━━━ Texte d'étude
En pratique, la propension d’une ancienne victime à se trouver à nouveau dans une situation de persécution recrée inlassablement une partition dans laquelle le mal est perçu chez l’autre, puis incorporé en soi-même sous la forme de la culpabilité, sans que ne se dégage jamais un espace salutaire pour que le sujet puisse travailler sur ses propres affects destructeurs. Ces derniers sont en quelque sorte éclipsés à côté du mal plus volontiers radicalisé par le comportement du persécuteur. Il y a là un dommage collatéral insidieux, qui est un enjeu technique assez redoutable de la cure. C’est dire que l’agresseur spolie jusqu’à la culpabilité naturelle de l’enfant, liée à son ambivalence fondamentale, en lui imposant la sienne propre (envahissement psychique qui est une continuation du viol).
━━━━━━
━━━ Extrait de données
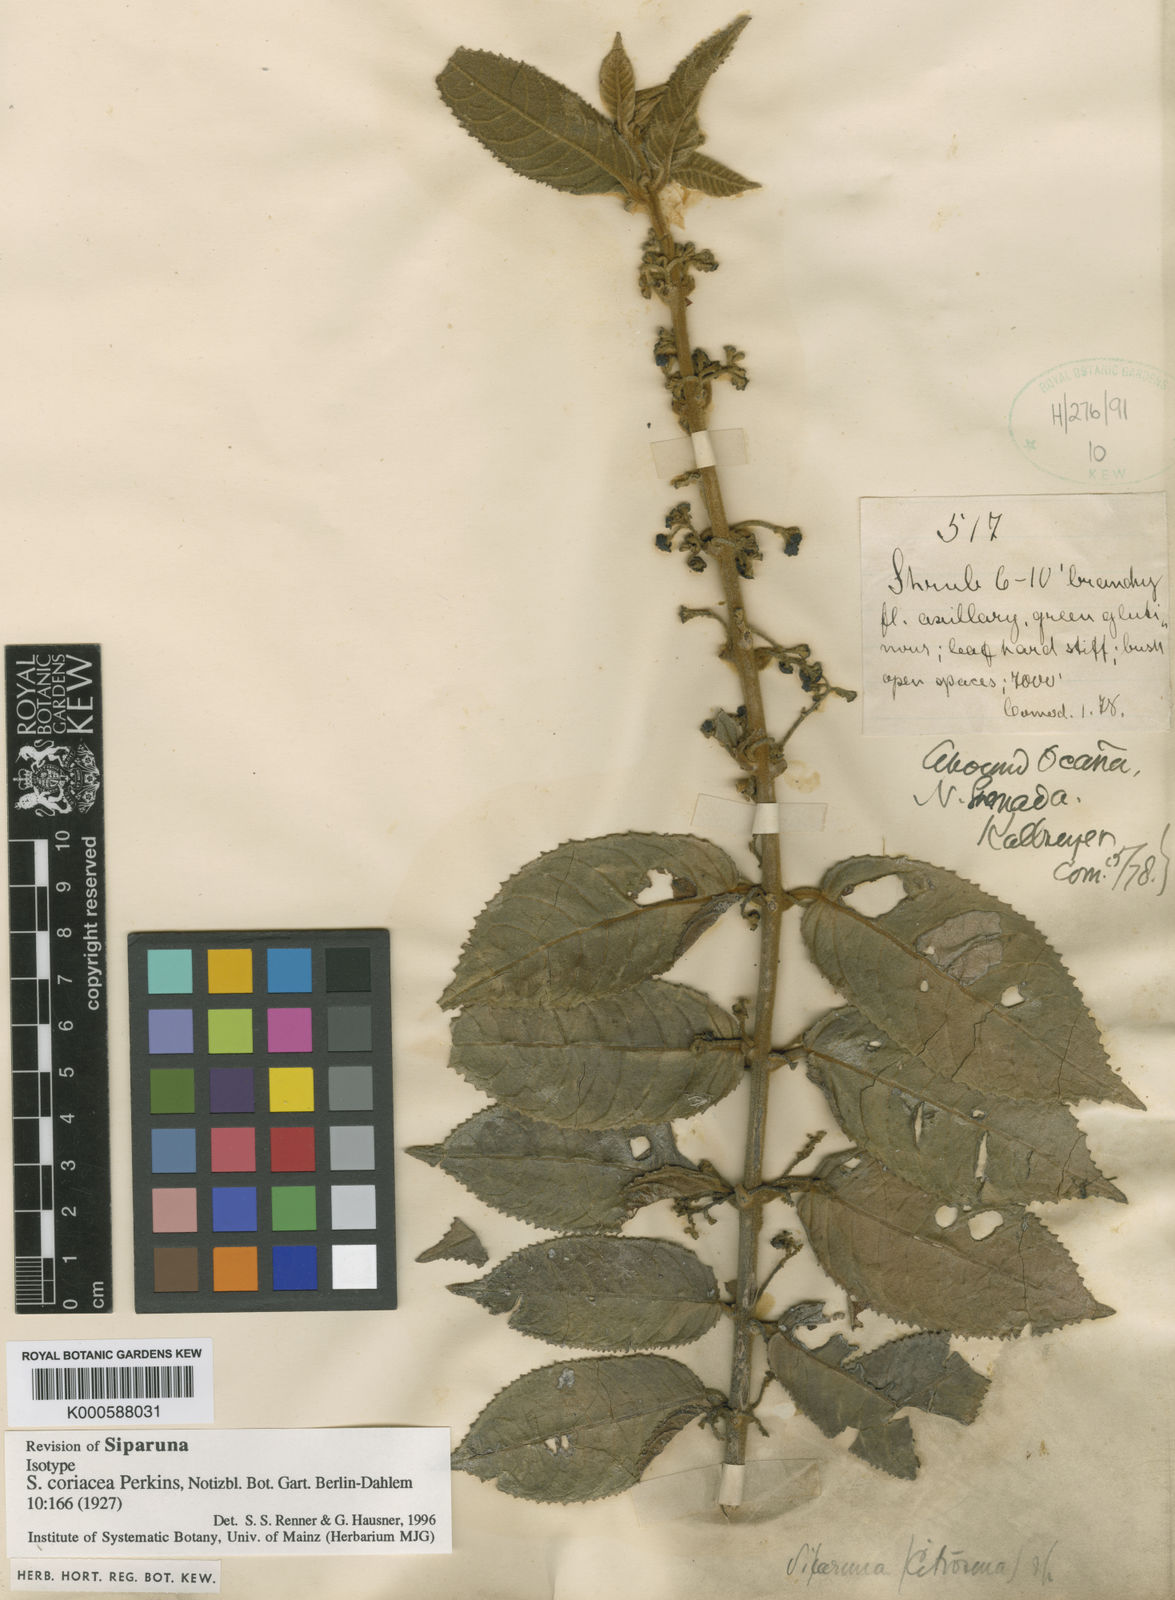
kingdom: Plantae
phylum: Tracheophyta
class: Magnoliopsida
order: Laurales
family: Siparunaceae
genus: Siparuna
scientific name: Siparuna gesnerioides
━━━━━━
━━━ Extrait de données
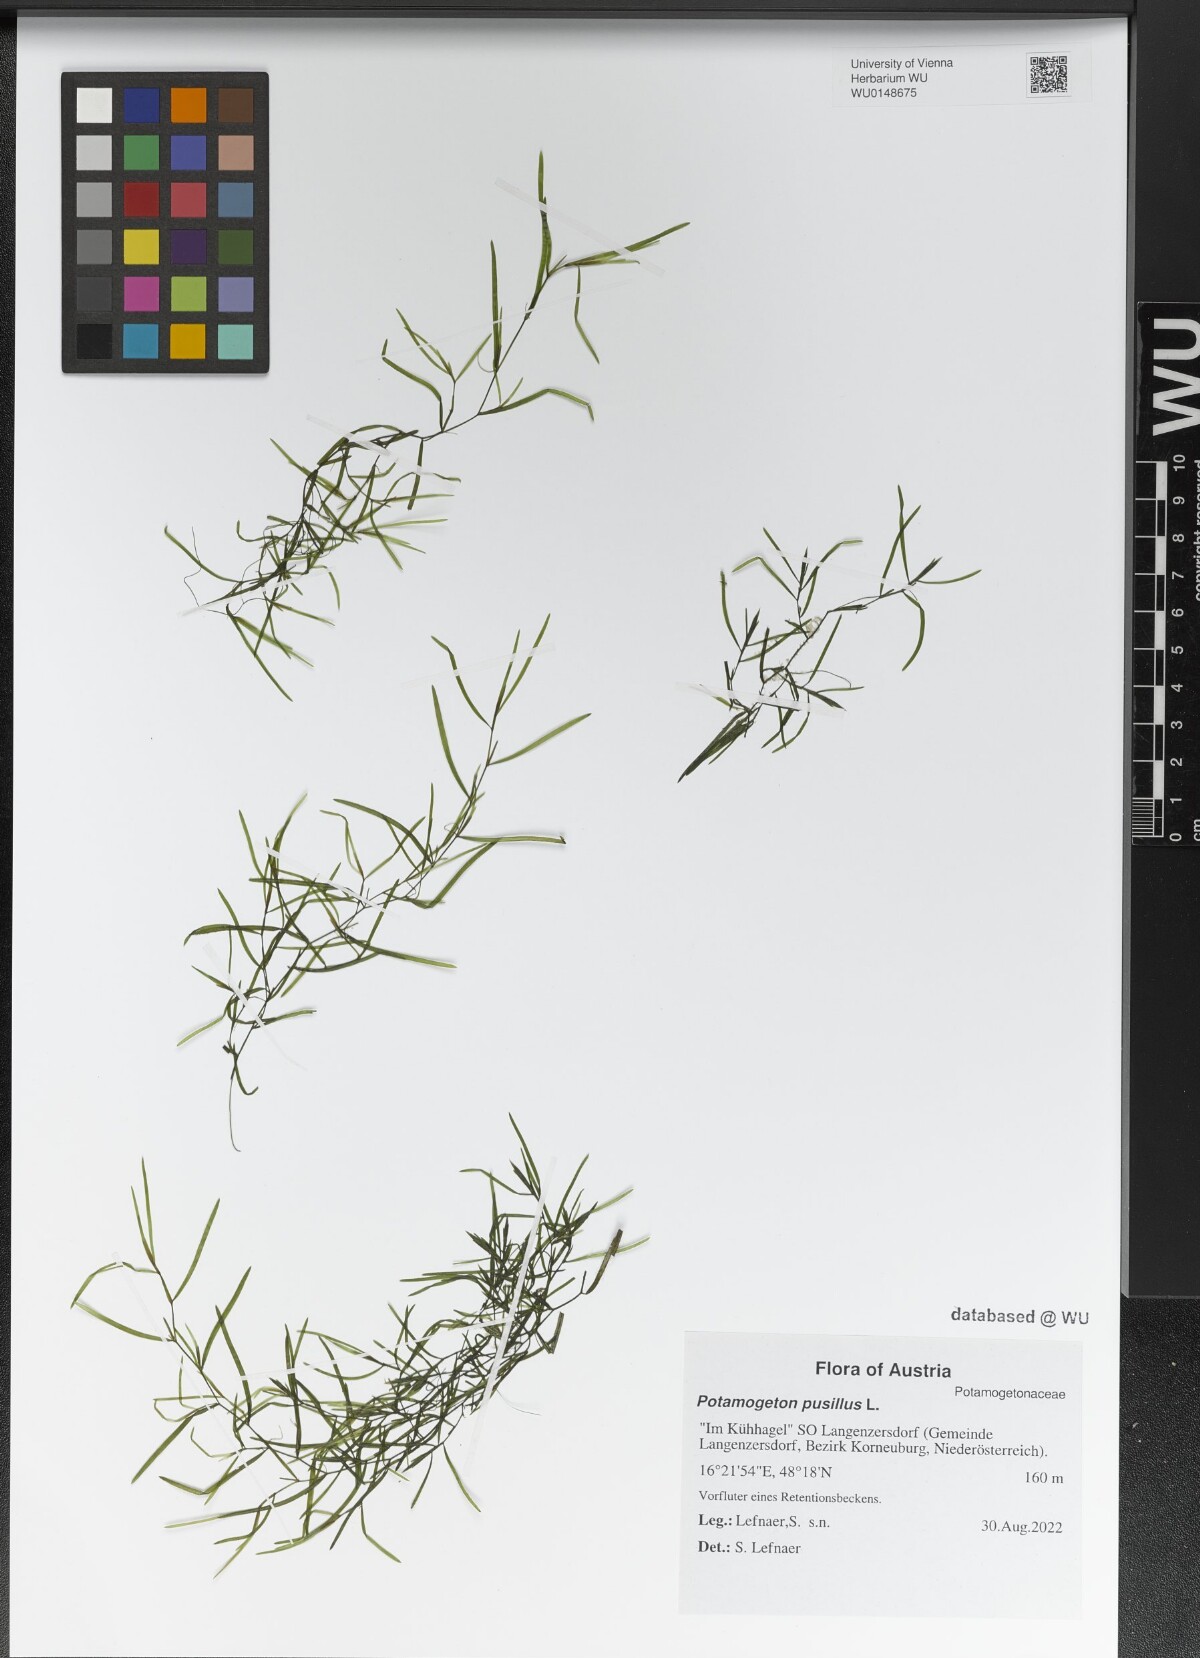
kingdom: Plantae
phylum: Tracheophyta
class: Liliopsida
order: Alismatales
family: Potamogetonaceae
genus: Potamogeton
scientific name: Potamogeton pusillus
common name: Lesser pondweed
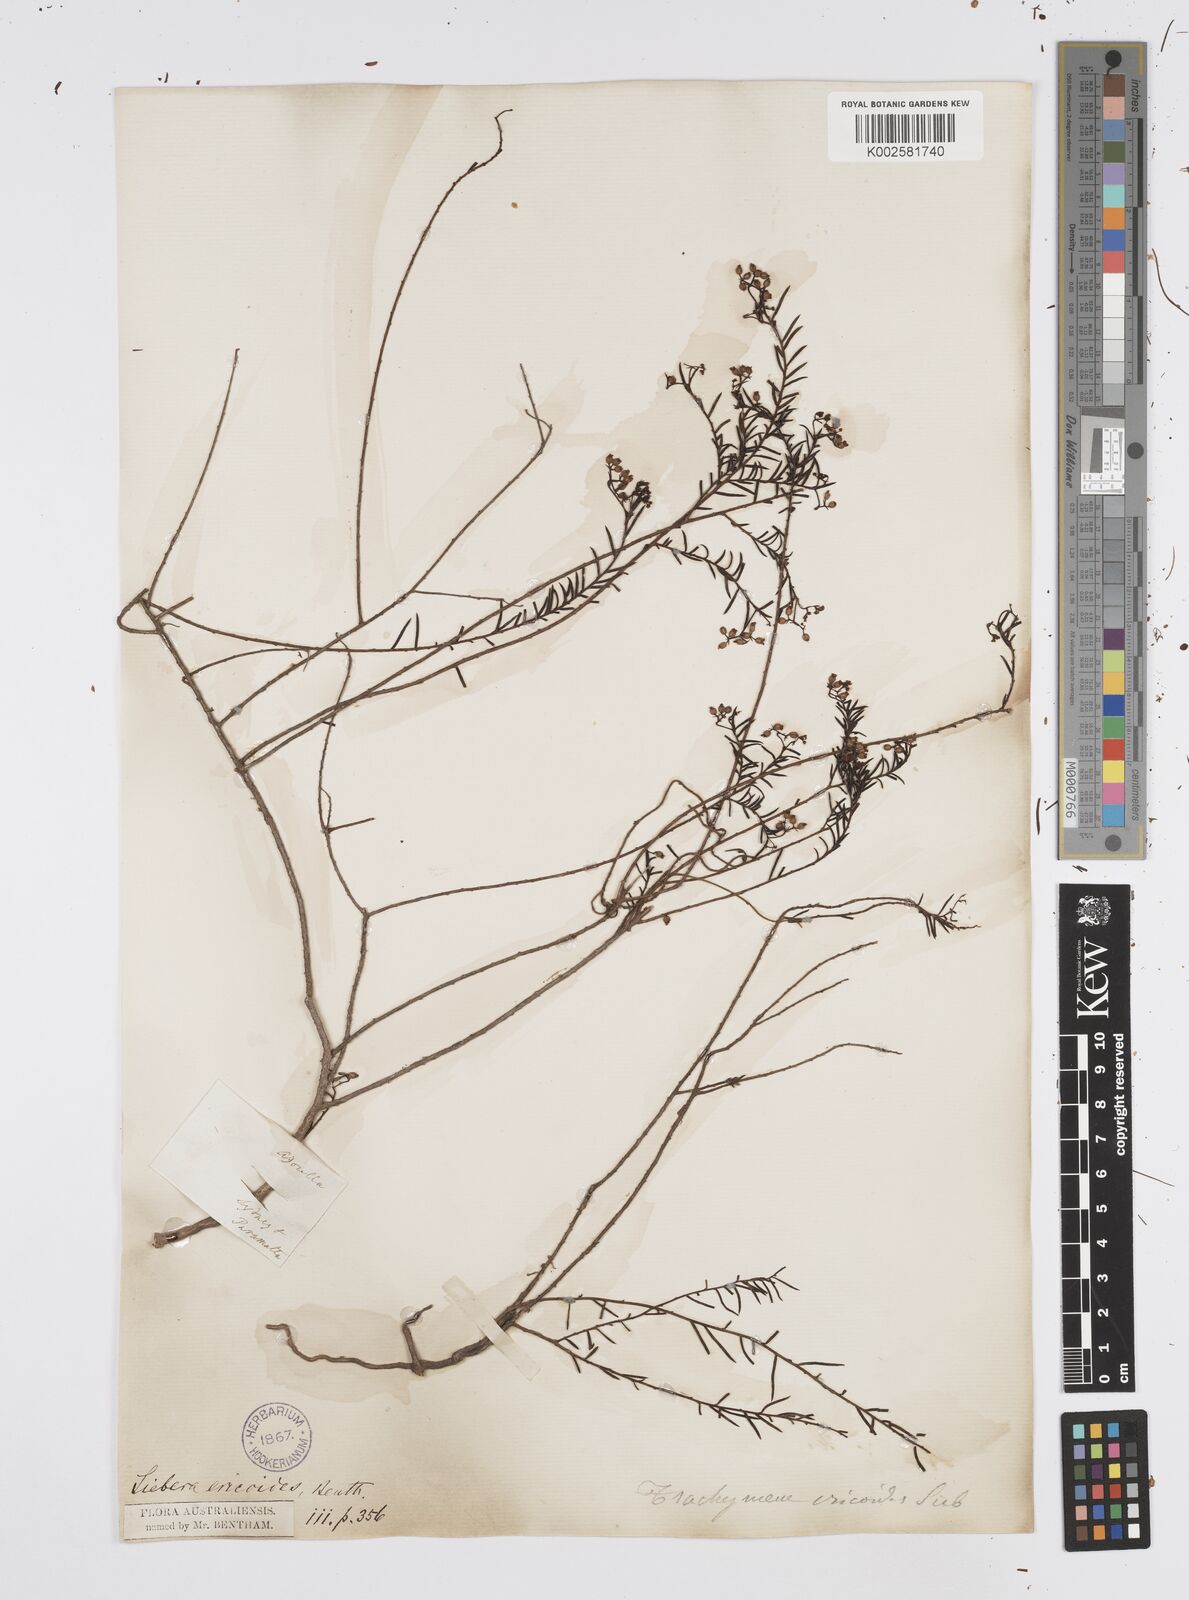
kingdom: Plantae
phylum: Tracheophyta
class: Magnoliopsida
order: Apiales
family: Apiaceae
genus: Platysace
━━━━━━
━━━ Extrait de données
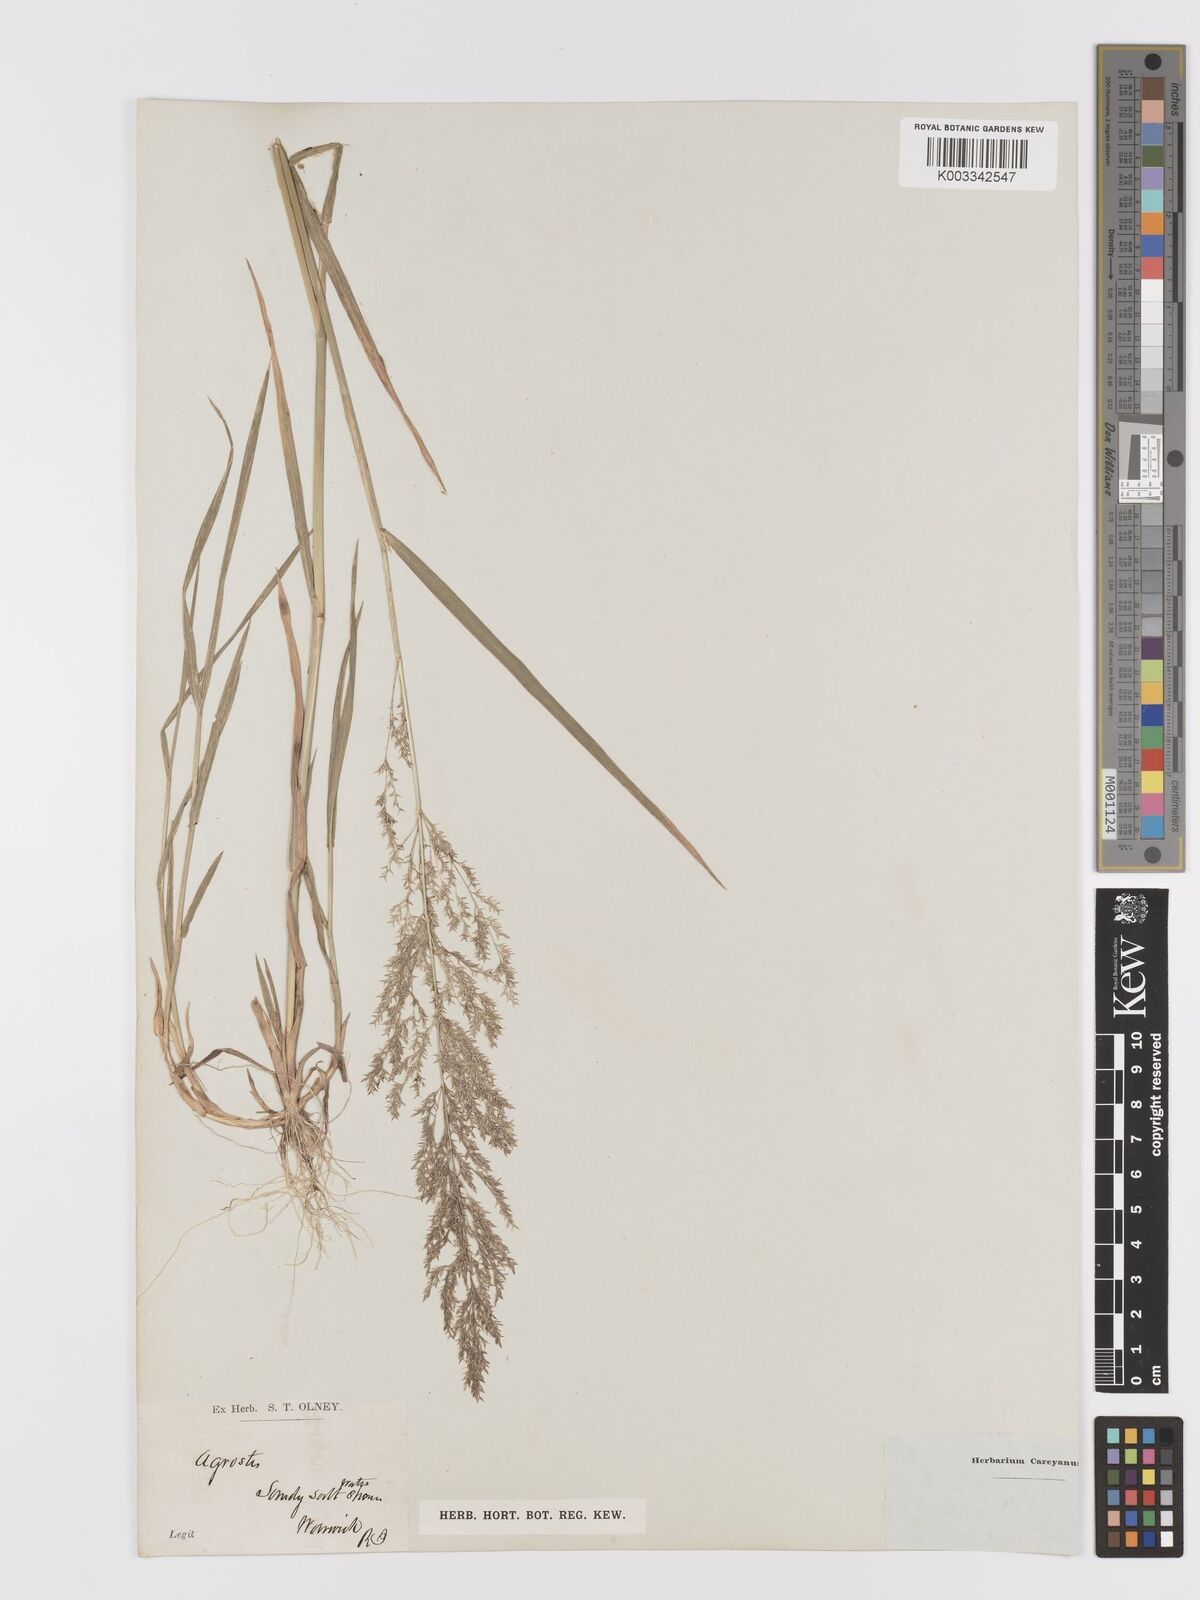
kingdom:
━━━━━━
Exercices à réaliser >>
a. D'après le texte d'étude, pourquoi le sujet ne parvient-il pas à travailler sur ses propres affects destructeurs ? Répondez en une à trois phrases.
b. Recopiez fidèlement le passage du texte d'étude qui commence par « En pratique, la » et s'achève sur « continuation du viol). ».
c. Selon le texte d'étude, de quoi l'envahissement psychique est-il une continuation ?
Les entrées constituent un matériau indépendant du texte d'étude.

Corrigé des exercices >>
a. Ses affects destructeurs sont en quelque sorte éclipsés à côté du mal, plus volontiers radicalisé par le comportement du persécuteur. La partition recréée situe le mal chez l'autre puis l'incorpore en soi sous forme de culpabilité, sans qu'un espace salutaire se dégage jamais pour ce travail.

b.
En pratique, la propension d’une ancienne victime à se trouver à nouveau dans une situation de persécution recrée inlassablement une partition dans laquelle le mal est perçu chez l’autre, puis incorporé en soi-même sous la forme de la culpabilité, sans que ne se dégage jamais un espace salutaire pour que le sujet puisse travailler sur ses propres affects destructeurs. Ces derniers sont en quelque sorte éclipsés à côté du mal plus volontiers radicalisé par le comportement du persécuteur. Il y a là un dommage collatéral insidieux, qui est un enjeu technique assez redoutable de la cure. C’est dire que l’agresseur spolie jusqu’à la culpabilité naturelle de l’enfant, liée à son ambivalence fondamentale, en lui imposant la sienne propre (envahissement psychique qui est une continuation du viol).

c. Il est une continuation du viol.